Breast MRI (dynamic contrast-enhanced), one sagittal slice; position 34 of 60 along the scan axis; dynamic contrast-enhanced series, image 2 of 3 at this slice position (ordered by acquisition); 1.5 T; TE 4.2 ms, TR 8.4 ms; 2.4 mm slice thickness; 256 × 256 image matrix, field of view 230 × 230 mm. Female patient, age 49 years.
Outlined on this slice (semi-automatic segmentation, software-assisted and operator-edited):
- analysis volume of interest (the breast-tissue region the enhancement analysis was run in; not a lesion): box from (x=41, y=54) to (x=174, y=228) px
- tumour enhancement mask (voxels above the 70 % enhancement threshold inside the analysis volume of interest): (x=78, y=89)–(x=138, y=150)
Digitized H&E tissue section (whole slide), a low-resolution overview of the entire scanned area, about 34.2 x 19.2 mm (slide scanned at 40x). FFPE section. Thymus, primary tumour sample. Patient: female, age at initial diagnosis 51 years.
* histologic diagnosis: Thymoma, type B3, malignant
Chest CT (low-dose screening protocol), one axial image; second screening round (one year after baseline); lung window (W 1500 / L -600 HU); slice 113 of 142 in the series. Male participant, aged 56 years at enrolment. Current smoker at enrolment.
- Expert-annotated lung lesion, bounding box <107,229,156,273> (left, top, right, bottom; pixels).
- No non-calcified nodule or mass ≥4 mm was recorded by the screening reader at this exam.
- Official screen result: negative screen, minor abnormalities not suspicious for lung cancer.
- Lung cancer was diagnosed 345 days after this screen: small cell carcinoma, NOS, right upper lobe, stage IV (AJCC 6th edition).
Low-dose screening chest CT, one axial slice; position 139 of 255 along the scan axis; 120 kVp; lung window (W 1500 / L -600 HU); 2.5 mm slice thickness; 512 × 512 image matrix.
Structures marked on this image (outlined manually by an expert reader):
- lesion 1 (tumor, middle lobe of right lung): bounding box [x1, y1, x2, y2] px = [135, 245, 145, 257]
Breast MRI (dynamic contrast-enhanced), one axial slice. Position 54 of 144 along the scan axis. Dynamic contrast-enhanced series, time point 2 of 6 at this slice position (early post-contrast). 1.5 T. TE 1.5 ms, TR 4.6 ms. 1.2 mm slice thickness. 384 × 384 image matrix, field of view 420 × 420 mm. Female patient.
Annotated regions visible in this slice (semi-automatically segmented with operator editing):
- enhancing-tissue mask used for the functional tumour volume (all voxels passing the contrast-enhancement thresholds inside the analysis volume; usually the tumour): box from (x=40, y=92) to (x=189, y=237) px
********************
== TASK TO CARRY OUT ==
Copy out the whole listing exactly.

== ANSWER TO THE PROBLEM ==
Breast MRI (dynamic contrast-enhanced), one sagittal slice; position 34 of 60 along the scan axis; dynamic contrast-enhanced series, image 2 of 3 at this slice position (ordered by acquisition); 1.5 T; TE 4.2 ms, TR 8.4 ms; 2.4 mm slice thickness; 256 × 256 image matrix, field of view 230 × 230 mm. Female patient, age 49 years.
Outlined on this slice (semi-automatic segmentation, software-assisted and operator-edited):
- analysis volume of interest (the breast-tissue region the enhancement analysis was run in; not a lesion): box from (x=41, y=54) to (x=174, y=228) px
- tumour enhancement mask (voxels above the 70 % enhancement threshold inside the analysis volume of interest): (x=78, y=89)–(x=138, y=150)
Digitized H&E tissue section (whole slide), a low-resolution overview of the entire scanned area, about 34.2 x 19.2 mm (slide scanned at 40x). FFPE section. Thymus, primary tumour sample. Patient: female, age at initial diagnosis 51 years.
* histologic diagnosis: Thymoma, type B3, malignant
Chest CT (low-dose screening protocol), one axial image; second screening round (one year after baseline); lung window (W 1500 / L -600 HU); slice 113 of 142 in the series. Male participant, aged 56 years at enrolment. Current smoker at enrolment.
- Expert-annotated lung lesion, bounding box <107,229,156,273> (left, top, right, bottom; pixels).
- No non-calcified nodule or mass ≥4 mm was recorded by the screening reader at this exam.
- Official screen result: negative screen, minor abnormalities not suspicious for lung cancer.
- Lung cancer was diagnosed 345 days after this screen: small cell carcinoma, NOS, right upper lobe, stage IV (AJCC 6th edition).
Low-dose screening chest CT, one axial slice; position 139 of 255 along the scan axis; 120 kVp; lung window (W 1500 / L -600 HU); 2.5 mm slice thickness; 512 × 512 image matrix.
Structures marked on this image (outlined manually by an expert reader):
- lesion 1 (tumor, middle lobe of right lung): bounding box [x1, y1, x2, y2] px = [135, 245, 145, 257]
Breast MRI (dynamic contrast-enhanced), one axial slice. Position 54 of 144 along the scan axis. Dynamic contrast-enhanced series, time point 2 of 6 at this slice position (early post-contrast). 1.5 T. TE 1.5 ms, TR 4.6 ms. 1.2 mm slice thickness. 384 × 384 image matrix, field of view 420 × 420 mm. Female patient.
Annotated regions visible in this slice (semi-automatically segmented with operator editing):
- enhancing-tissue mask used for the functional tumour volume (all voxels passing the contrast-enhancement thresholds inside the analysis volume; usually the tumour): box from (x=40, y=92) to (x=189, y=237) px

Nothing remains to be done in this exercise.